• **EXERCISE BRIEF**: According to the article on the Tena market traders, how much compensation are they seeking in court?

• **TEXT UNDER STUDY**:
___

By VINCENT AGOYA February 26th, 2015 2 min read

Three hundred and seventy four traders at the Tena market have moved to court seeking Sh0.7 billion in compensation over impending eviction.

The traders have rejected a Sh50,000 “disturbance allowance” from the Kenya Urban Roads Authority (KURA), which has earmarked their stalls for demolition ahead of the expansion of Outer Ring Road.

They have been told to serve the Nairobi County government and the parastatal for a hearing on March 6 at the high court.

“On July 17 2007 the City Council of Nairobi, through its social services and housing committee, approved the allocation of 320 stalls and a power room to the petitioners…the council further approved the construction of additional stalls on the remaining space,” the petition lodged at the court reads.


The traders say that following the approval, they began construction of decent permanent stalls which cost each trader Sh1.5 million, in addition to two power rooms each at Sh510,000.

“It was confirmed and established that the suit property comprising the whole Tena community market existed and was available for allocation to the petitioners,” they state.

In addition to the investments, they have been remitting Sh150,000 yearly as license fees for the businesses, they say in the petition.

“On January 7, 2014, KURA notified the traders that the government in conjunction with the African Development Bank (AfDB) was in the process of implementing the Outer Ring Road expansion project and later confirmed that the market area had been compulsorily acquired,” they say.


The petitioners say KURA offered a disturbance allowance of Sh50,000 despite “our substantial investments and lawful occupation of the suit property.”

“The petitioners contend that the “disturbance allowance” as proposed is not known in law, is unreasonable and inadequate.

They say KURA has further threatened to demolish their stalls to pave way for the road construction and claims that they erected their investments on a road reserve.

“The respondent has not assessed the value of the petitioners investment and stocks in order to inform their action towards a lawful , just and reasonable compensation,” they say.

___

Entries from a collection
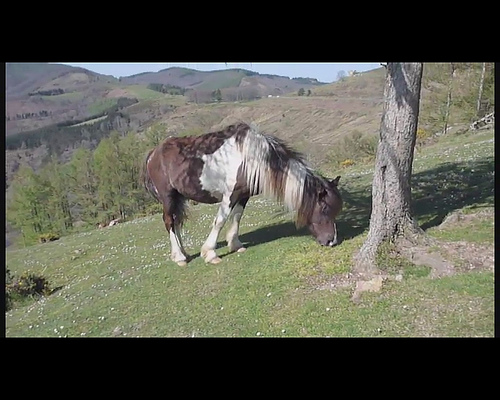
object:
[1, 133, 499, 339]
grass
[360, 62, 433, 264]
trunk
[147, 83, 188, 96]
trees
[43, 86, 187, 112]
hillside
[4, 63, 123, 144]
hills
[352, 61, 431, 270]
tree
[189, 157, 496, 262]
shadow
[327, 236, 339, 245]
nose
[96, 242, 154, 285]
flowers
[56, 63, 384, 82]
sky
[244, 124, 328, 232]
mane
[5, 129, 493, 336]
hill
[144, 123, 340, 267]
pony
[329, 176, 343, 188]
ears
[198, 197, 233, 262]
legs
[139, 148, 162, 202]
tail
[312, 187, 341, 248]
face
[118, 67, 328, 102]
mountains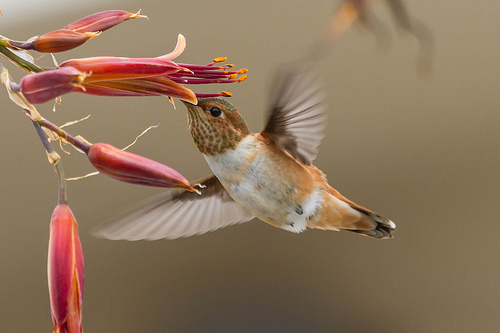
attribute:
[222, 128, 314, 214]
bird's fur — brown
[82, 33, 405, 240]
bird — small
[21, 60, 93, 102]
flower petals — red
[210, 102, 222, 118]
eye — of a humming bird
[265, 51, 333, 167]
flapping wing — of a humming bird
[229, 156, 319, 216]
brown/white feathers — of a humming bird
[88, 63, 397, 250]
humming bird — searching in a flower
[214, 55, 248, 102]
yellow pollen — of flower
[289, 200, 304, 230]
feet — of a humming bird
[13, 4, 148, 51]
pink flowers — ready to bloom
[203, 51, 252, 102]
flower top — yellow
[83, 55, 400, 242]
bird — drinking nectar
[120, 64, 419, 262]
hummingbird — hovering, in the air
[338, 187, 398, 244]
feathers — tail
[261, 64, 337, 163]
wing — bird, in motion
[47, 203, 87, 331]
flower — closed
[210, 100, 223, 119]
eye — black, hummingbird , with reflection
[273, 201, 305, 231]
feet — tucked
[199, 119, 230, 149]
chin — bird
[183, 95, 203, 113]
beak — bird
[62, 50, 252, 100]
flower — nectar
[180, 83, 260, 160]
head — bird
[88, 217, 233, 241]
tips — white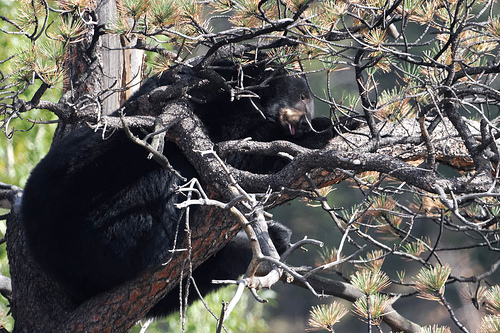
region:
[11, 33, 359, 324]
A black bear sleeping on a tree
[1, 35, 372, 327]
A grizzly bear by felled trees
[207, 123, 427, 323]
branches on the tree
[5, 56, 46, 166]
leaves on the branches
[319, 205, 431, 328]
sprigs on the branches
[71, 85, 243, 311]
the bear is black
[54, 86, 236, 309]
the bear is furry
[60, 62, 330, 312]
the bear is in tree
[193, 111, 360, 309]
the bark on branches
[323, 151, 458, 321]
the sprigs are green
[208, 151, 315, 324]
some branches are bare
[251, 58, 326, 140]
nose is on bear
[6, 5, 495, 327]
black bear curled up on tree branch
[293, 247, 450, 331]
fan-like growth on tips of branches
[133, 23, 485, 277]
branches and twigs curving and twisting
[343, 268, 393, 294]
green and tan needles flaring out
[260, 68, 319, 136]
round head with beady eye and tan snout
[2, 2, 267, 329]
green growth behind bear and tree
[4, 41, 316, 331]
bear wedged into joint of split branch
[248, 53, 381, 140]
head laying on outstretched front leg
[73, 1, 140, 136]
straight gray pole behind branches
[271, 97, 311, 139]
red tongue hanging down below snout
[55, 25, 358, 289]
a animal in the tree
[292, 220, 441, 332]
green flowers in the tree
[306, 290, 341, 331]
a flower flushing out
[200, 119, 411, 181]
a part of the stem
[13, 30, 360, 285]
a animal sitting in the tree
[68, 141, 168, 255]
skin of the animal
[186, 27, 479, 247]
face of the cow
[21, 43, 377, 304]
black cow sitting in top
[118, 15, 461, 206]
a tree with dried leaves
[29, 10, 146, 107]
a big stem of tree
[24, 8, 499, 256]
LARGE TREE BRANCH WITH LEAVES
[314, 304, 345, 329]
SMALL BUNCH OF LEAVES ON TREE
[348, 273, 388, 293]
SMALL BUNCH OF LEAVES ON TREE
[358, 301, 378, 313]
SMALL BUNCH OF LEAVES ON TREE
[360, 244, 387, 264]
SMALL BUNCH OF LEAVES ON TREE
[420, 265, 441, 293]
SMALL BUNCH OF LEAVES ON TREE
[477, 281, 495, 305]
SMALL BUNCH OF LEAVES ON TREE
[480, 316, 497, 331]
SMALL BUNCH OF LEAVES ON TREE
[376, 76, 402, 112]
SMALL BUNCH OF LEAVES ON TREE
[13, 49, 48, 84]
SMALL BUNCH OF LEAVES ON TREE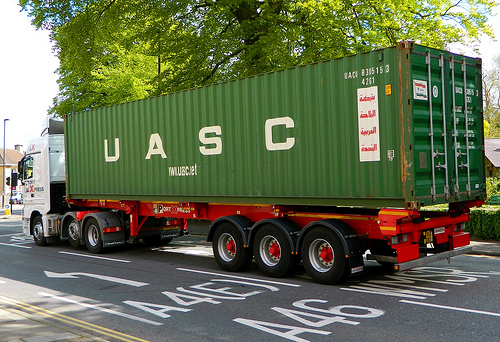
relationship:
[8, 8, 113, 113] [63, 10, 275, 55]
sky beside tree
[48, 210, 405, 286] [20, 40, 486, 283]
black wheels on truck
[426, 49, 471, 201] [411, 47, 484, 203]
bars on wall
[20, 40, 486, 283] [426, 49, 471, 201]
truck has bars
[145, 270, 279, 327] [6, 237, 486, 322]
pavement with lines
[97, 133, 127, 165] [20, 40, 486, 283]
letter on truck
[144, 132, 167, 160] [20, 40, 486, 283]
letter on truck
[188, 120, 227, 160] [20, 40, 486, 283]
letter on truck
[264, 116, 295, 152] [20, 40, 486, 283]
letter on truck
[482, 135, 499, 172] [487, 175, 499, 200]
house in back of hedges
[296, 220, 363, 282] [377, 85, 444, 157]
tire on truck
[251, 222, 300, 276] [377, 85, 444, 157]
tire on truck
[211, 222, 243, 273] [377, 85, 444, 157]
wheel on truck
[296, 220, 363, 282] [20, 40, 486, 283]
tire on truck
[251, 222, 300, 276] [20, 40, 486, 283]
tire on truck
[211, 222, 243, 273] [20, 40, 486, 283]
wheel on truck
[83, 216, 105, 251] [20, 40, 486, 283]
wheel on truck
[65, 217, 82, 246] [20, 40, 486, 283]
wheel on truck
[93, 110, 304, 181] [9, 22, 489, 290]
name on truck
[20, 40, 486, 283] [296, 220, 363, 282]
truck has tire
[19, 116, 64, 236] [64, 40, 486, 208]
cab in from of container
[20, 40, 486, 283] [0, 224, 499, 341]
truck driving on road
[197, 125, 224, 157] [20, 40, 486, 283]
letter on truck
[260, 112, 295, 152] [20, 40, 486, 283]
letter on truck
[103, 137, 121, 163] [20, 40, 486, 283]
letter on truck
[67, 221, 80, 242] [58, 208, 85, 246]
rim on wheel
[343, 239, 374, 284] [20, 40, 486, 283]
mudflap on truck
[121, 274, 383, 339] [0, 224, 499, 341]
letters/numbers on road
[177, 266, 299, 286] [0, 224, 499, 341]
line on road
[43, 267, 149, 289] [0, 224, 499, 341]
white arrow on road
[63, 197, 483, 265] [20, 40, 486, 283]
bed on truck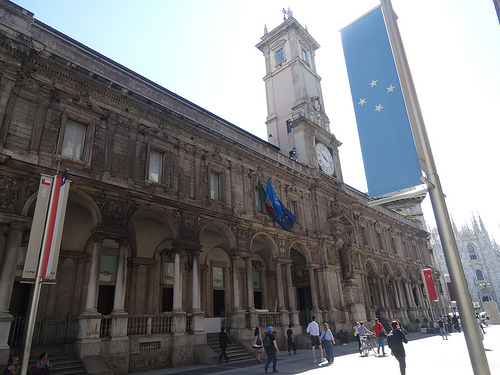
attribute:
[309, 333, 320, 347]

___

• **YOUR SOLUTION**: Sh0.7 billion